The tricky part about tempeh though — and the reason why it may be perceived as bland — is knowing how to season and cook it. You may want to cook tempeh the way you would meat, but this soy product is an ingredient in its own right. This means tempeh needs to be seasoned and cooked according to its own characteristics.

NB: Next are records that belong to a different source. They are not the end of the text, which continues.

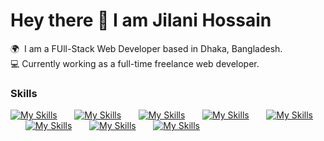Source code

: Hey there 👋 I am Jilani Hossain
========================================================================================================================================

🌍  I am a FUll-Stack Web Developer based in Dhaka, Bangladesh.
<br/>
💻  Currently working as a full-time freelance web developer.

### Skills

[![My Skills](https://skillicons.dev/icons?i=html,css)](https://skillicons.dev) &nbsp;&nbsp;&nbsp;&nbsp;&nbsp; [![My Skills](https://skillicons.dev/icons?i=js,ts)](https://skillicons.dev) &nbsp;&nbsp;&nbsp;&nbsp;&nbsp; [![My Skills](https://skillicons.dev/icons?i=react,next)](https://skillicons.dev) &nbsp;&nbsp;&nbsp;&nbsp;&nbsp; [![My Skills](https://skillicons.dev/icons?i=tailwind,scss)](https://skillicons.dev) &nbsp;&nbsp;&nbsp;&nbsp;&nbsp; [![My Skills](https://skillicons.dev/icons?i=py,linux)](https://skillicons.dev) &nbsp;&nbsp;&nbsp;&nbsp;&nbsp; [![My Skills](https://skillicons.dev/icons?i=mysql,mongodb)](https://skillicons.dev) &nbsp;&nbsp;&nbsp;&nbsp;&nbsp; [![My Skills](https://skillicons.dev/icons?i=prisma,postgres)](https://skillicons.dev) &nbsp;&nbsp;&nbsp;&nbsp;&nbsp; [![My Skills](https://skillicons.dev/icons?i=docker,firebase)](https://skillicons.dev)
<br/>

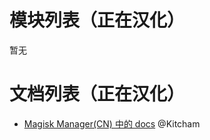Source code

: # 模块列表（正在汉化）

暂无

# 文档列表（正在汉化）

- [Magisk Manager(CN) 中的 docs](https://github.com/Magisk-Modules-Repo-CN/Magisk/blob/master/docs/details.md) @Kitcham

For one, tempeh's spongey texture absorbs other flavors exceptionally well, which is why it shines with marinades and glazes as well as in liquid-based preparations. Most of all, however, tempeh lends itself well to bold and spicy flavors, so anything with chilies, hot sauces, alliums, and aromatics will bring out the best side of tempeh.

What is tempeh?

The first mentions of tempeh were found in 19th-century books on the history of the island of Java, indicating that the plant-based protein is likely of Indonesian origin. Although there are various kinds of tempeh that are made from all sorts of beans, seeds, and grains, most often, tempeh is made from cooked soybeans as is tofu. Unlike tofu, however, there's another step that goes into making tempeh: fermentation. By breaking down the phytic acid present in the soybeans, fermentation not only helps to make tempeh a lot easier to digest, but it also forms a layer of mycelium around the beans, giving tempeh its firm and chewy cake-like texture. However, this also means that tempeh needs to be cooked before consumed.

On its own, tempeh has a faint nutty, earthy, and umami flavor that is reminiscent of mushrooms with a hint of bitterness to it. Mainly though, tempeh has a fairly neutral taste and has no obvious flavor of its own. This is why tempeh can be a tad disappointing if eaten plain or under-seasoned, but this is also its biggest advantage: Tempeh can practically be a blank canvas to be seasoned with other bigger, better, and bolder flavors.

Add bold spices and seasoning

Because tempeh has Indonesian origins and is a popular protein in Asia, it goes with saying that it lends itself well to Asian seasonings. Tempeh is often considered bland because it lacks even salt, which is why just a simple sodium-filled soy sauce dressing can also make it flavorful. For a more layered marinade, consider using liquids like coconut milk, vinegar, and sesame oil; aromatics like ginger, garlic, makrut lime leaves, and shallots; as well as spicy condiments such as gochujang or sriracha.

Before getting down to the seasonings though, tempeh could do with an additional step: steaming. Steaming the tempeh helps it lose its tinge of bitterness after which it can be crumbled into soups, sauces, broths, and stews as it is — where it will absorb the flavors of the liquids — or it can then be tossed in a spice-filled marinade and pan-fried, grilled, or baked.

No matter how you choose to prepare it (like our sesame-peanut tempeh bowl), remember that bolder flavors are always better with tempeh rather than subtle ones. While you could get creative and season tempeh to replicate bacon and meaty burger patties or kebabs, when in doubt, look at Asian spices and seasonings or Indonesian recipes for inspiration as these are generally designed for tempeh to shine!